YOUR ASSIGNMENT:
Only the text belongs in the copy. Transcribe the data exactly and drop any pictures.
::::
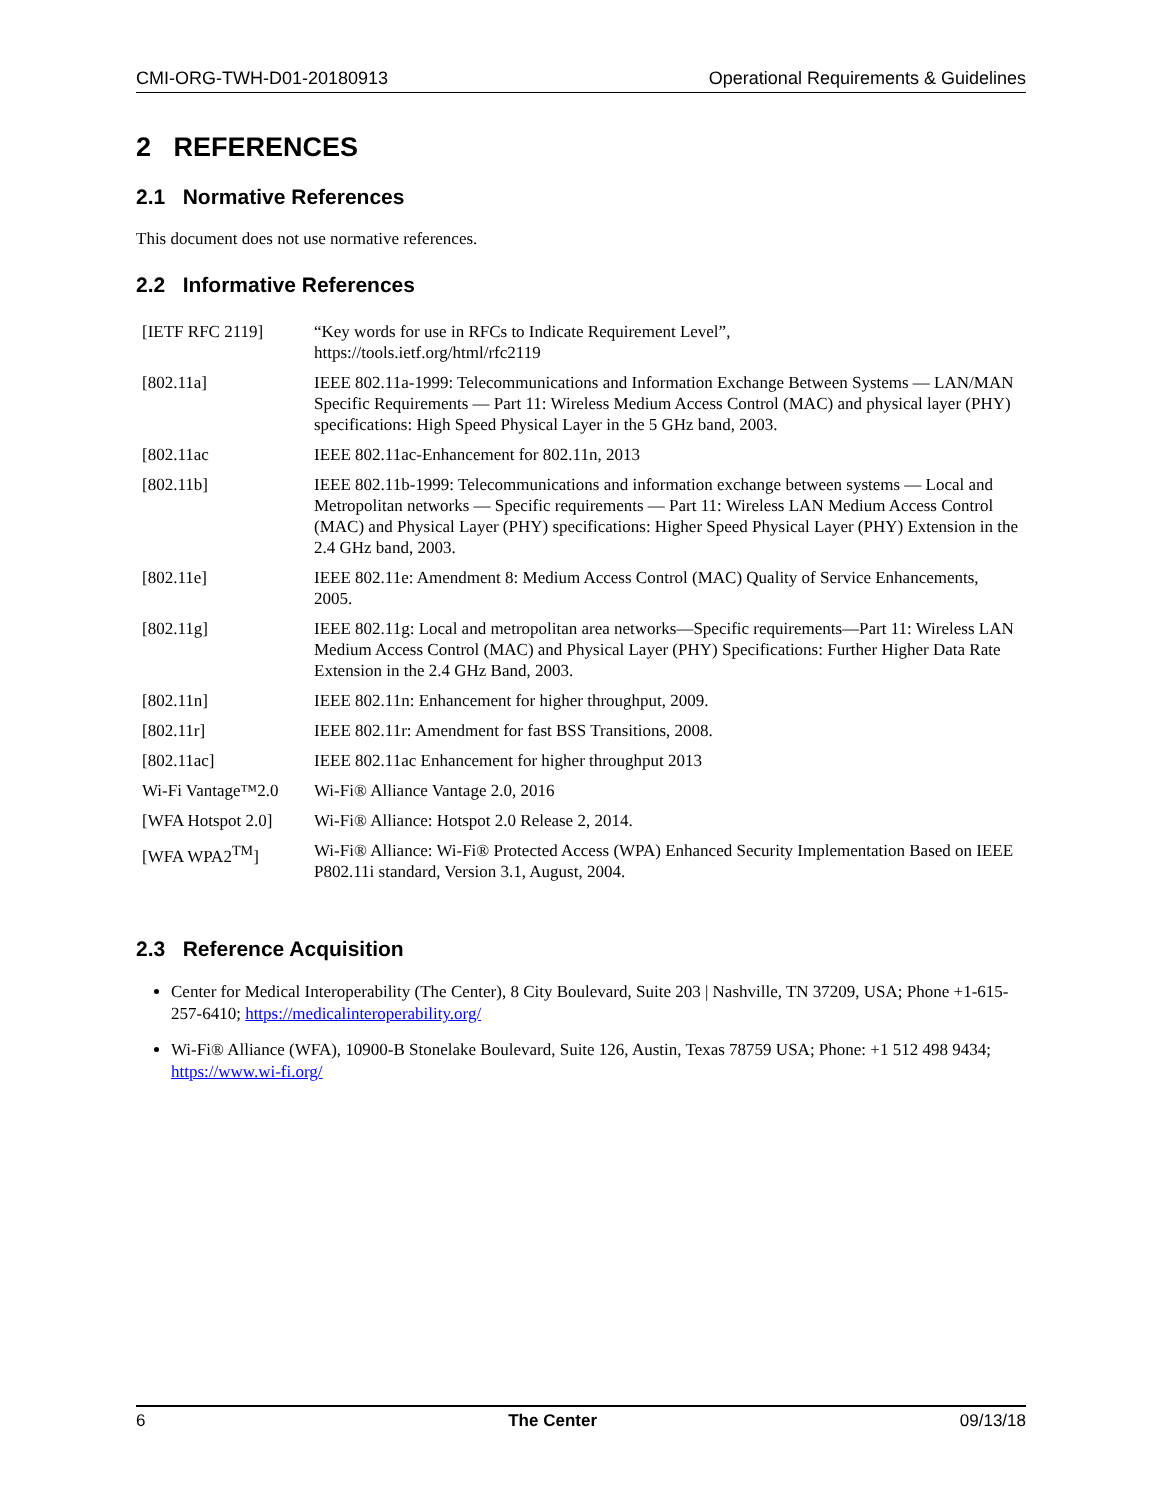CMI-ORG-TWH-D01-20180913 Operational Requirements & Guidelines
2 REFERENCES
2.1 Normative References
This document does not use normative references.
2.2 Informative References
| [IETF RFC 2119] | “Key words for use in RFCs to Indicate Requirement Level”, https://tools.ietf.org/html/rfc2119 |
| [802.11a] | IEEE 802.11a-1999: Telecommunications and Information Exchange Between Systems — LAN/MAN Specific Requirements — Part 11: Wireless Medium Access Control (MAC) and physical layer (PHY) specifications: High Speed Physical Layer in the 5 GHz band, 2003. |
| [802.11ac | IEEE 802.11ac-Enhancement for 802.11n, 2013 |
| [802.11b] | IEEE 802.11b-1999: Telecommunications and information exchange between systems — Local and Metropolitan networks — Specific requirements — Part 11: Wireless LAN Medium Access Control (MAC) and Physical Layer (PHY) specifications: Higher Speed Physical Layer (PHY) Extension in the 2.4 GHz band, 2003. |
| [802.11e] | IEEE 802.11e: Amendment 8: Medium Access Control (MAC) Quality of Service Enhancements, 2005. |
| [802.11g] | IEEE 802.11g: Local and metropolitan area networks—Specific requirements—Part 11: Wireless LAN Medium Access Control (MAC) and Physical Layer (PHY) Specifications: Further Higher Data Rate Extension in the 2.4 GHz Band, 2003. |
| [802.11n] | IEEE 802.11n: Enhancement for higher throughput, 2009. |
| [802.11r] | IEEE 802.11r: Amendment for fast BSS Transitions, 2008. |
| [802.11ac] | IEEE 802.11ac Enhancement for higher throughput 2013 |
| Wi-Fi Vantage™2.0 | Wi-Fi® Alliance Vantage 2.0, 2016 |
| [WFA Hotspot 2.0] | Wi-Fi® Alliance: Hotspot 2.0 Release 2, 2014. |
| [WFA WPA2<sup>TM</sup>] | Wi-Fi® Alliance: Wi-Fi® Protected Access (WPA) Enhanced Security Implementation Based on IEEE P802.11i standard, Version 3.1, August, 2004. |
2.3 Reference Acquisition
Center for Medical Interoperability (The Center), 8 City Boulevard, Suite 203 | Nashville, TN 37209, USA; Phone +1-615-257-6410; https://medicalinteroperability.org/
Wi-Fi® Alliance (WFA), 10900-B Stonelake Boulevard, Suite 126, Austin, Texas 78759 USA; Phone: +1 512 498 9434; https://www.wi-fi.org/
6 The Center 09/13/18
::::
THE ANSWER:
CMI-ORG-TWH-D01-20180913 Operational Requirements & Guidelines
2 REFERENCES
2.1 Normative References
This document does not use normative references.
2.2 Informative References
| [IETF RFC 2119] | “Key words for use in RFCs to Indicate Requirement Level”, https://tools.ietf.org/html/rfc2119 |
| [802.11a] | IEEE 802.11a-1999: Telecommunications and Information Exchange Between Systems — LAN/MAN Specific Requirements — Part 11: Wireless Medium Access Control (MAC) and physical layer (PHY) specifications: High Speed Physical Layer in the 5 GHz band, 2003. |
| [802.11ac | IEEE 802.11ac-Enhancement for 802.11n, 2013 |
| [802.11b] | IEEE 802.11b-1999: Telecommunications and information exchange between systems — Local and Metropolitan networks — Specific requirements — Part 11: Wireless LAN Medium Access Control (MAC) and Physical Layer (PHY) specifications: Higher Speed Physical Layer (PHY) Extension in the 2.4 GHz band, 2003. |
| [802.11e] | IEEE 802.11e: Amendment 8: Medium Access Control (MAC) Quality of Service Enhancements, 2005. |
| [802.11g] | IEEE 802.11g: Local and metropolitan area networks—Specific requirements—Part 11: Wireless LAN Medium Access Control (MAC) and Physical Layer (PHY) Specifications: Further Higher Data Rate Extension in the 2.4 GHz Band, 2003. |
| [802.11n] | IEEE 802.11n: Enhancement for higher throughput, 2009. |
| [802.11r] | IEEE 802.11r: Amendment for fast BSS Transitions, 2008. |
| [802.11ac] | IEEE 802.11ac Enhancement for higher throughput 2013 |
| Wi-Fi Vantage™2.0 | Wi-Fi® Alliance Vantage 2.0, 2016 |
| [WFA Hotspot 2.0] | Wi-Fi® Alliance: Hotspot 2.0 Release 2, 2014. |
| [WFA WPA2<sup>TM</sup>] | Wi-Fi® Alliance: Wi-Fi® Protected Access (WPA) Enhanced Security Implementation Based on IEEE P802.11i standard, Version 3.1, August, 2004. |
2.3 Reference Acquisition
Center for Medical Interoperability (The Center), 8 City Boulevard, Suite 203 | Nashville, TN 37209, USA; Phone +1-615-257-6410; https://medicalinteroperability.org/
Wi-Fi® Alliance (WFA), 10900-B Stonelake Boulevard, Suite 126, Austin, Texas 78759 USA; Phone: +1 512 498 9434; https://www.wi-fi.org/
6 The Center 09/13/18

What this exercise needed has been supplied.